▸ WHAT IS NEEDED: Word for word, copy the entire listing below, but do not carry over any pictures.

▸ DATA EXTRACT:
--------------------
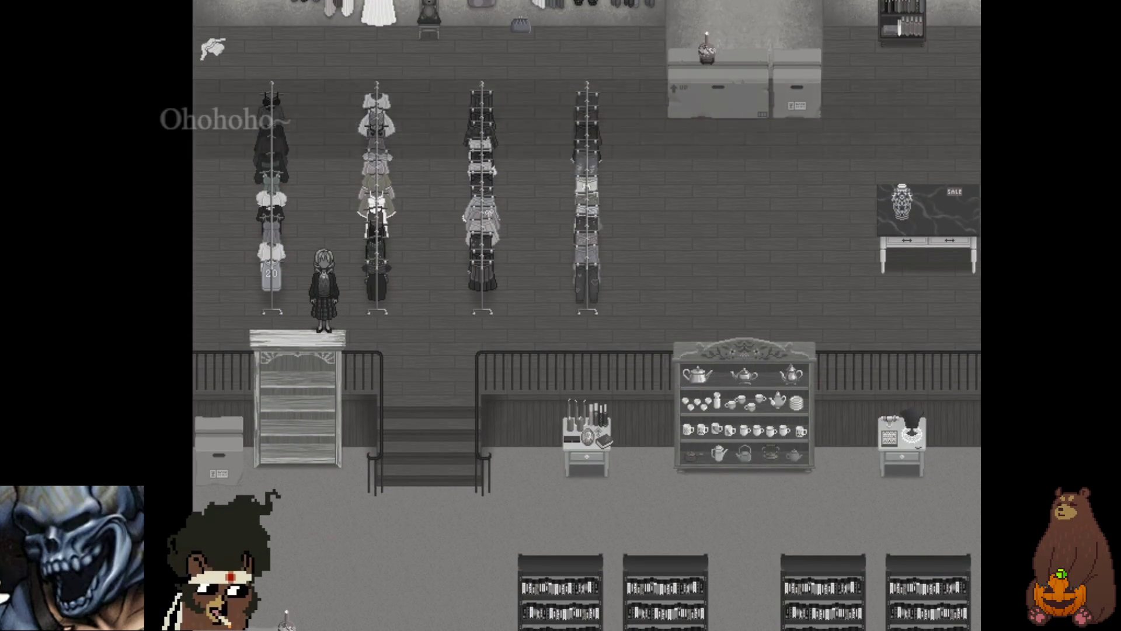
{"action": "key", "text": "Return"}
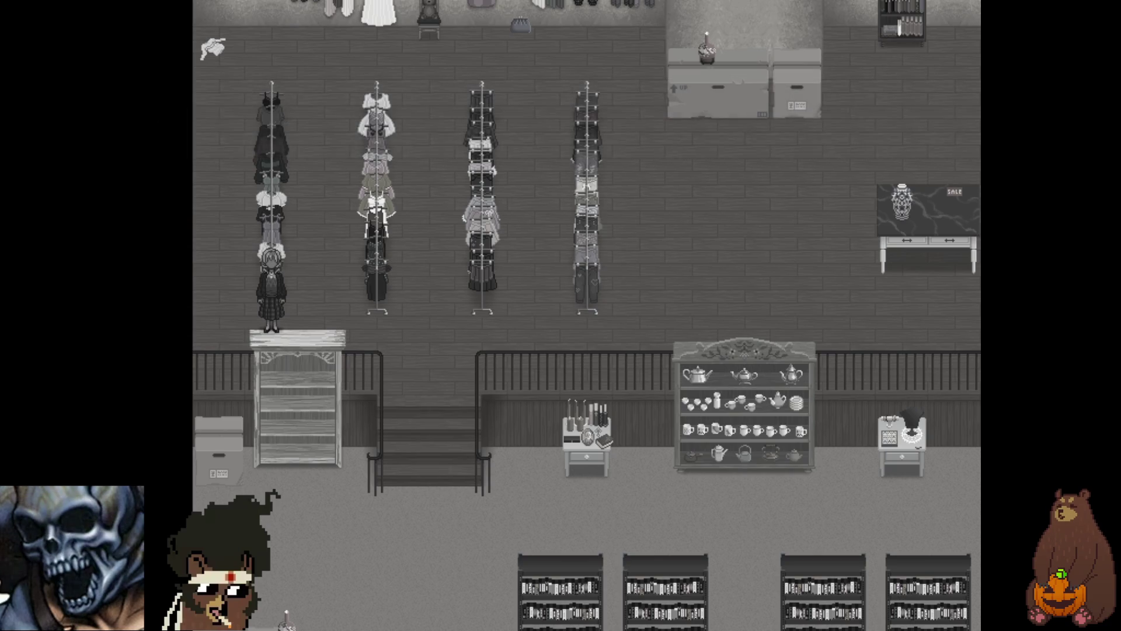
- Walk the girl downstairs to the shop counter and switch the game to windowed mode
{"action": "key", "text": "Right"}
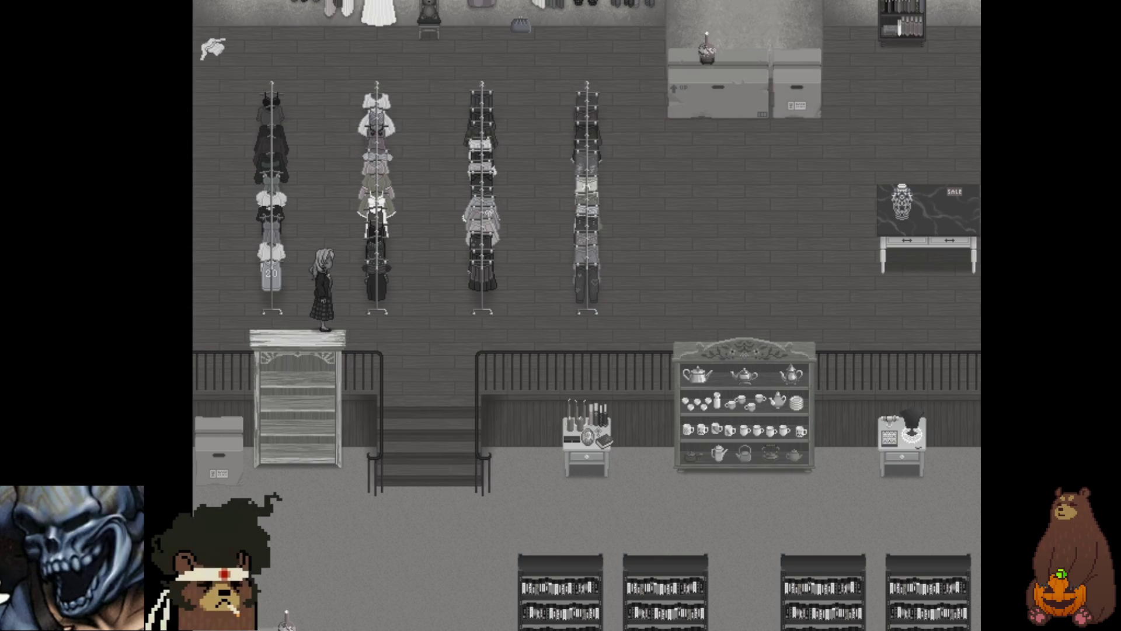
{"action": "key", "text": "Right"}
{"action": "key", "text": "Down"}
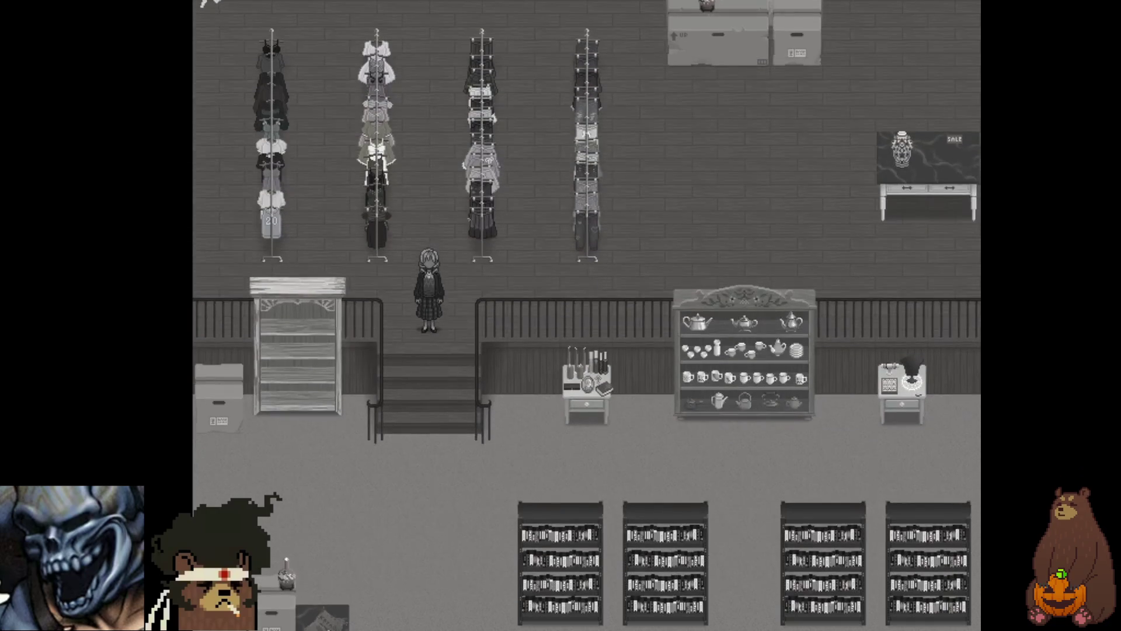
{"action": "key", "text": "Up"}
{"action": "key", "text": "Left"}
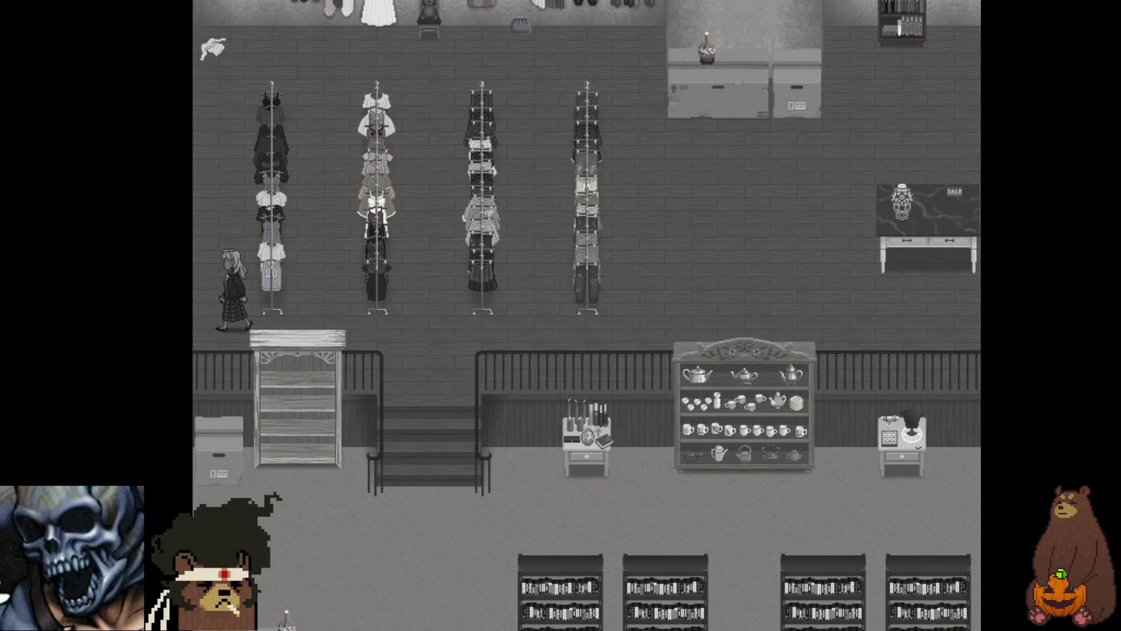
{"action": "key", "text": "Right"}
{"action": "key", "text": "Right"}
{"action": "key", "text": "Right"}
{"action": "key", "text": "Down"}
{"action": "key", "text": "Down"}
{"action": "key", "text": "Down"}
--------------------
▸ RESULT BELOW:
{"action": "key", "text": "Return"}
- Walk the girl downstairs to the shop counter and switch the game to windowed mode
{"action": "key", "text": "Right"}
{"action": "key", "text": "Right"}
{"action": "key", "text": "Down"}
{"action": "key", "text": "Up"}
{"action": "key", "text": "Left"}
{"action": "key", "text": "Right"}
{"action": "key", "text": "Right"}
{"action": "key", "text": "Right"}
{"action": "key", "text": "Down"}
{"action": "key", "text": "Down"}
{"action": "key", "text": "Down"}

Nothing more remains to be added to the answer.